[Dataset items]
Segment Open

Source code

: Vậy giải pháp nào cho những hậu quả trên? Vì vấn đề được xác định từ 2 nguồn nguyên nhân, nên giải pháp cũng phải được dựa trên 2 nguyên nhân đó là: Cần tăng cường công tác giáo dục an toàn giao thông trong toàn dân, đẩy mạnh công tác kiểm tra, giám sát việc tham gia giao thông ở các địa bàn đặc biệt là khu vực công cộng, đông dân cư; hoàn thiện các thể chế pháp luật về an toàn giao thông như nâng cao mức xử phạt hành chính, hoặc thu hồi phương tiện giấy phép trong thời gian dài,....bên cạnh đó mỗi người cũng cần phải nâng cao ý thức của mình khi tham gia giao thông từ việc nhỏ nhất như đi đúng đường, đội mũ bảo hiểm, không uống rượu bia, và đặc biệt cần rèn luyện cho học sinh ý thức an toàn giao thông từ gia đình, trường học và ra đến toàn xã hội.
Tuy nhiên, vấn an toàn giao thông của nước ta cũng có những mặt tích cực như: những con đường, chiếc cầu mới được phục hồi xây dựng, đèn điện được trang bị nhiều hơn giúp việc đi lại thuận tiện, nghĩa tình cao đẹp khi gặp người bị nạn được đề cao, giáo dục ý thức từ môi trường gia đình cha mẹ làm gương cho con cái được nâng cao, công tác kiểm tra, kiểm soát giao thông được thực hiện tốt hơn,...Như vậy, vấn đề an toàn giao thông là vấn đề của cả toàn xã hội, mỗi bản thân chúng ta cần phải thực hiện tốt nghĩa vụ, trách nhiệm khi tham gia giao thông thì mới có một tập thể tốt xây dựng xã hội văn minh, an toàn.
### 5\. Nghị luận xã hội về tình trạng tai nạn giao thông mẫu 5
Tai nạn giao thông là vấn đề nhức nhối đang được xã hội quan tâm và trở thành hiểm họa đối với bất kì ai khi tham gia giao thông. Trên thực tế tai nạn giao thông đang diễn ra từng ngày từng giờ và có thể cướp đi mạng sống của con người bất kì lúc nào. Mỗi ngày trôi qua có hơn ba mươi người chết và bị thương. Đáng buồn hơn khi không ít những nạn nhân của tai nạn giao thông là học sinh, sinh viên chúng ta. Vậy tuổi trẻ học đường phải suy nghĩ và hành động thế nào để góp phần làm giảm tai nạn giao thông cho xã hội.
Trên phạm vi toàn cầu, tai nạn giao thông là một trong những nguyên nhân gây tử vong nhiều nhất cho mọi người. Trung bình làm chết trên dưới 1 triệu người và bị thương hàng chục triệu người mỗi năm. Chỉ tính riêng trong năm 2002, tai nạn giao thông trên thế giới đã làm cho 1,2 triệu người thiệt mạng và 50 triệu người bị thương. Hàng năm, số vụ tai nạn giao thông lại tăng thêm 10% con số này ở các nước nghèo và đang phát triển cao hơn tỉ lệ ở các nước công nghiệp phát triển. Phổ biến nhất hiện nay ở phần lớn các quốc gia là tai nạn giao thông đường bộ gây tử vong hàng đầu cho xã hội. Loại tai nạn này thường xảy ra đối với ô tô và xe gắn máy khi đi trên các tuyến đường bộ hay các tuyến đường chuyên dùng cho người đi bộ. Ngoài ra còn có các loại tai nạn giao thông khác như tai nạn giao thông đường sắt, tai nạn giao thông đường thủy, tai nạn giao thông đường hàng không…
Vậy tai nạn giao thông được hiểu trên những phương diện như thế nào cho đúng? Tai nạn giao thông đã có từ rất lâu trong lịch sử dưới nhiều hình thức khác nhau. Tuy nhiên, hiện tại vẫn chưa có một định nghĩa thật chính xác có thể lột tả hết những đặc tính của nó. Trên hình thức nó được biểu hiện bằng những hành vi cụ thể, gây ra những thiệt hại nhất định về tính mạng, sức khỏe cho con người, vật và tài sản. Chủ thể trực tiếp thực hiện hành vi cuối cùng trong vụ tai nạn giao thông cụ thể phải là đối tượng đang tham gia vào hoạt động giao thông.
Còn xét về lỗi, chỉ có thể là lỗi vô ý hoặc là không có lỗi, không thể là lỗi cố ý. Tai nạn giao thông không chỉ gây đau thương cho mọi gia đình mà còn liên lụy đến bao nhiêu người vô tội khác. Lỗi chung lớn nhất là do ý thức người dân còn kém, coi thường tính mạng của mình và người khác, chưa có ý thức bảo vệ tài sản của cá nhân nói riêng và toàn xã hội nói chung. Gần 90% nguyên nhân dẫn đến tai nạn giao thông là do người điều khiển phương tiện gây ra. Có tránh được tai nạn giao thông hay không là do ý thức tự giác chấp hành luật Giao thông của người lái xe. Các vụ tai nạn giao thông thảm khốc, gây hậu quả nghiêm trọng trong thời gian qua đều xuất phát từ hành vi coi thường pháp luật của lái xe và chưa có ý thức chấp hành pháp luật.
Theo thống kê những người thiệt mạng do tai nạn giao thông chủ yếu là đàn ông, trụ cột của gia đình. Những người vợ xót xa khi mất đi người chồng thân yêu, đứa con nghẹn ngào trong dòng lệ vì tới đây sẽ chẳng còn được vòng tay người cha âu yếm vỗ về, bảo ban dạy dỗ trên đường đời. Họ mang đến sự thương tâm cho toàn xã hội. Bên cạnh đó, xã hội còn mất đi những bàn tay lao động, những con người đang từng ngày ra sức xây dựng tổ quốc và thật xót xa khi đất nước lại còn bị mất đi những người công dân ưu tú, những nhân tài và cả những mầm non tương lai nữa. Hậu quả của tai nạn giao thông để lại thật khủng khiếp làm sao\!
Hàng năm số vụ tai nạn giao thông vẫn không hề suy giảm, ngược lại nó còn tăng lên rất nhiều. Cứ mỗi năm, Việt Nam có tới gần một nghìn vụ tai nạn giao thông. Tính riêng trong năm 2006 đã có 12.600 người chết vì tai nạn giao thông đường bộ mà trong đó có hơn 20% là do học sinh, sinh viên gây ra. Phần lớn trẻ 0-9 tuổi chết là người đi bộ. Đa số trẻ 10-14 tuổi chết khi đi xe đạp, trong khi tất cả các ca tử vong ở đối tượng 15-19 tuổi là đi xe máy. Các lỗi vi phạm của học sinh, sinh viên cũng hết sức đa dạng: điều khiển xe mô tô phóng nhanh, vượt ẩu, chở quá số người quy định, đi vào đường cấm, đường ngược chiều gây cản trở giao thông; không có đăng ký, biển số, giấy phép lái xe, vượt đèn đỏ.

Segment Closed

Each line of the entries where the string "tình" occurs should be shown.

== RESULT BELOW ==
Tuy nhiên, vấn an toàn giao thông của nước ta cũng có những mặt tích cực như: những con đường, chiếc cầu mới được phục hồi xây dựng, đèn điện được trang bị nhiều hơn giúp việc đi lại thuận tiện, nghĩa tình cao đẹp khi gặp người bị nạn được đề cao, giáo dục ý thức từ môi trường gia đình cha mẹ làm gương cho con cái được nâng cao, công tác kiểm tra, kiểm soát giao thông được thực hiện tốt hơn,...Như vậy, vấn đề an toàn giao thông là vấn đề của cả toàn xã hội, mỗi bản thân chúng ta cần phải thực hiện tốt nghĩa vụ, trách nhiệm khi tham gia giao thông thì mới có một tập thể tốt xây dựng xã hội văn minh, an toàn.
### 5\. Nghị luận xã hội về tình trạng tai nạn giao thông mẫu 5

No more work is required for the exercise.